Wir stellen vor: Handbrauerei Forstner aus der Steiermark

ForstnerAls Bierliebhaberin verkoste ich gern Neues und erforsche die Bierlandschaft weit und breit. Wie alle Bier Liebhaberinnen kehre ich aber immer wieder „nach Hause zurück“ – das heißt, ich greife auf eine Handvoll Brauereien, deren Biere für mich das flüssige Pendant von „Comfort Food“ darstellen, zurück. Die Biere von Forstner, in Karlsdorf bei Graz gebraut, sind ganz oben auf meine Liste.
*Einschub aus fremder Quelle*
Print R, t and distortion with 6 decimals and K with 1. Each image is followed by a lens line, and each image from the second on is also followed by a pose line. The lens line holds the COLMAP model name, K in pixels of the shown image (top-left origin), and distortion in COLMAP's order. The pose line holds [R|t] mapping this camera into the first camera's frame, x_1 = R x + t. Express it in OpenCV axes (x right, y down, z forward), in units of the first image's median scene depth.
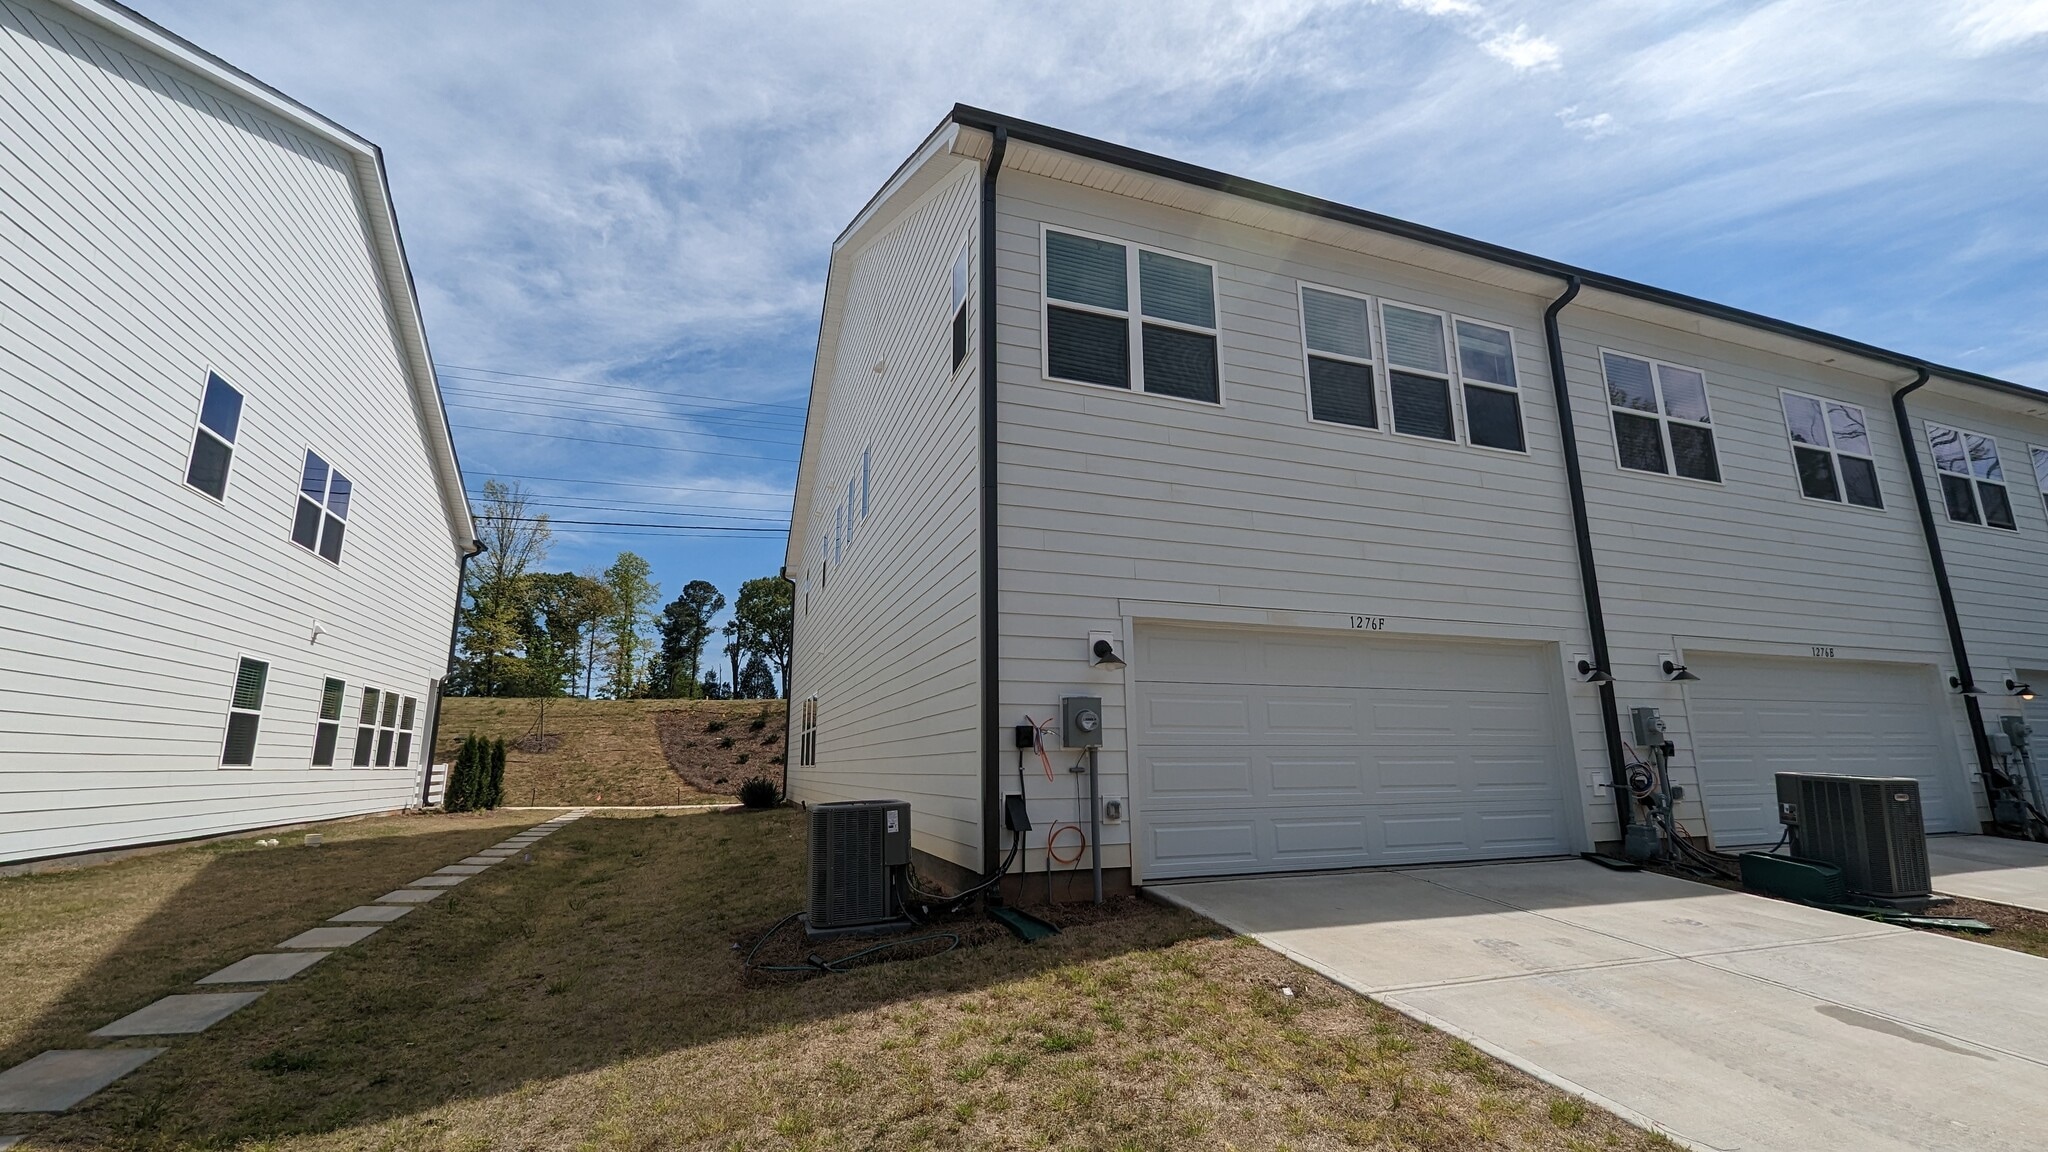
lens RADIAL K [[841.5, 0, 1017.4], [0, 841.5, 599.3], [0, 0, 1]] dist [-0.003512, 0.001111]
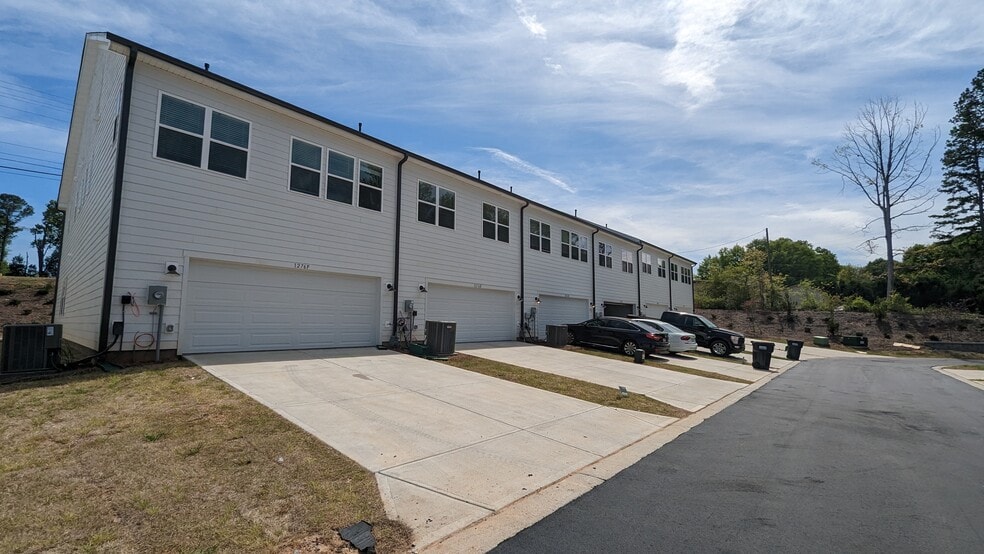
lens RADIAL K [[404.3, 0, 497.7], [0, 404.3, 279.0], [0, 0, 1]] dist [-0.003512, 0.001111]
pose [[0.868296, 0.066872, 0.491519, 0.266431], [-0.107811, 0.992626, 0.055406, -0.062068], [-0.484190, -0.101100, 0.869103, -0.419418]]
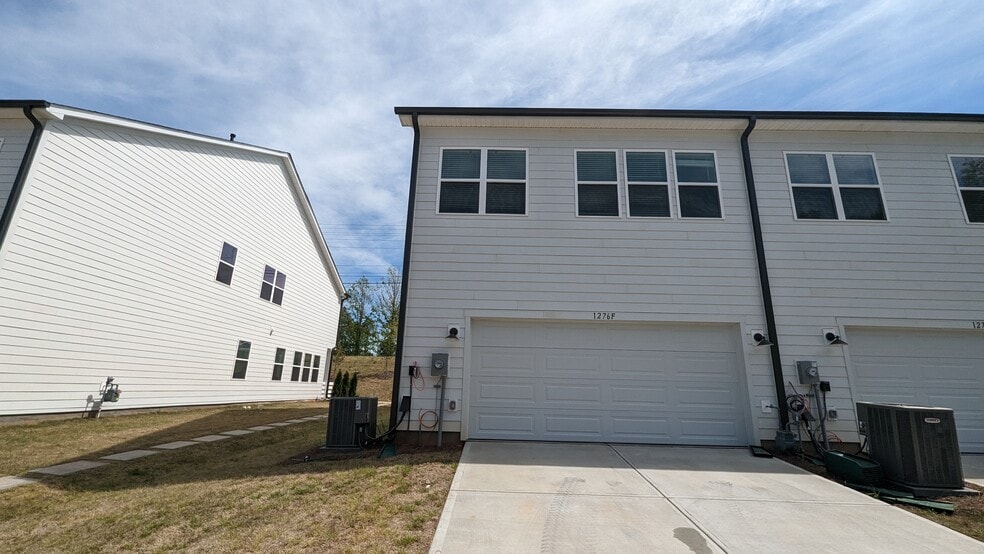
lens RADIAL K [[404.3, 0, 494.2], [0, 404.3, 288.7], [0, 0, 1]] dist [-0.003512, 0.001111]
pose [[0.935632, -0.055623, -0.348568, 0.418478], [0.037284, 0.997555, -0.059107, 0.009226], [0.351003, 0.042306, 0.935418, 0.024863]]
Forstner ist ein alter Name im Braugewerbe. Gegründet von Craft-Bier-Pionier Gerhard Forstner vor 20 Jahren, präsentiert die Brauerei auch heute noch immer wieder beindruckende Biere mit einem fixen Sortiment und saisonalen Spezialitäten. Seit dem Tod vom Gerhard Forstner letztes Jahr, führt seine Frau Elfriede Forstner diese Tradition weiter. Ihrer eigenen Aussage zur Folge will sie die Brauerei „wachsen lassen, aber nicht größer werden“. Genau das schmeckt man bei ihren Bieren und ich persönlich freue mich schon auf den nächsten Sud!

Triple22
Starkbier nach belgischer Brauart. Abtei-Malze und Nachgärzeiten von bis zu 6 Monaten tragen zu dem außergewöhnlichen Geschmack des Biers bei. In der Nase Sherry, Vanille und ein Hauch Grüner Pfeffer. Im Mund rund aber nicht üppig nach Kirschholz und Pflaumen gepaart mit einer angenehmen Säure. Die Kalthopfung bemerkt man erst im Abgang deutlich. Dieses Bier trinkt man am besten nicht kälter als 14 Grad Celcius aus Brandy Snifter oder einem anderen bauchigen Stielglas. Passt hervorragend zu Doppelcreme- und Rotschimmel-Käse, cremigem Schwammerlgulasch oder einfach alleine als Digestiv.

Slow2
Dieses Roggen-Ale wurde mit Slow Food Styria kreiert. Mit einer Farbe von blankem Bernstein hat dieses Bier eine herausragende zitronige Nase. Im Mund bleibt die Citrus erhalten mit einen mittleren Körper und einem starkbitteren langanhaltendem Abgang. Der ideale Begleiter für Speisen mit viel Kräutern, Backhendl oder Zwiebelrostbraten.

Lucky Ginger
Was drauf steht, ist auch drinnen: Ingwer, und zwar frischer! Das Resultat: ein leichtes, gut trinkbares Bier mit kräftigen, aber angenehmen Ingwer-Ton ohne zu viel Süße. Passt hervorragend zu asiatischen Gerichten bzw. zu leicht scharfer Küche.

Illuminatus
Ein India Pale Ale nach amerikanischem Stil mit vier verschiedenen US-Hopfen gebraut. Die Nase ist voller Zitrusfrucht und zarten Tönen von Maracuja. Die Hopfenbittere macht sich sofort in der Nase bemerkbar und das bleibt vom ersten Schluck bis zum Abgang. Dieses Bier ändert seinen Charakter mit der Temperatur sehr stark. Mit 7 Grad genossen ist es relativ schlank im Mund mit Bitterkeit im Vordergrund. Mit 10 Grad aber kommen feinere Nuancen hervor und man schmeckt die Komplexität des Bieres und die Kunst der Brauerin heraus. Auf keinen Fall ein Bier für jeden Tag, eher ein Bier für den besonderen Moment – am besten ohne Begleitung genießen.

Chili Hot
Ich habe viele scharfe Biere gekostet und meiner Meinung nach verbirgt sich hinter der Schärfe meist nur ein schlechtes Bier. Hier ist das nicht der Fall. Klar steht Chili im Vordergrund –  und wird sogar schärfer im Abgang – man erkennt aber danach ein gutes helles Bier. Mit scharfen Speisen auf jeden Fall ein Erlebnis!

Brew Secco
Ein Bier mit Belgien im Herzen. Mit mehreren Spezialmalzen und Hefestämmen gebraut und eine zweites Mal in der Flasche vergoren, ist dieses Bier stark konzentriert mit einer lebendigen Kohlensäure. In der Nase erkennt man deutlich Steinfrüchte und Vanille. Im Mund cremig und mild. Am besten genießbar in Sektgläsern.

Dry Stout
Eine Interpretation des irischen Braustils. Fast schwarz in der Farbe, hat dieses Bier eine kräftige Nase mit Noten von Nüssen und Rostaromen. Im Mund eher schlank, mit einer deutlichen Bittere und einem Hauch von dunkler Schokolade. Ein erdiges Bier. Passt zu Bitterschokolade und Hartkäse.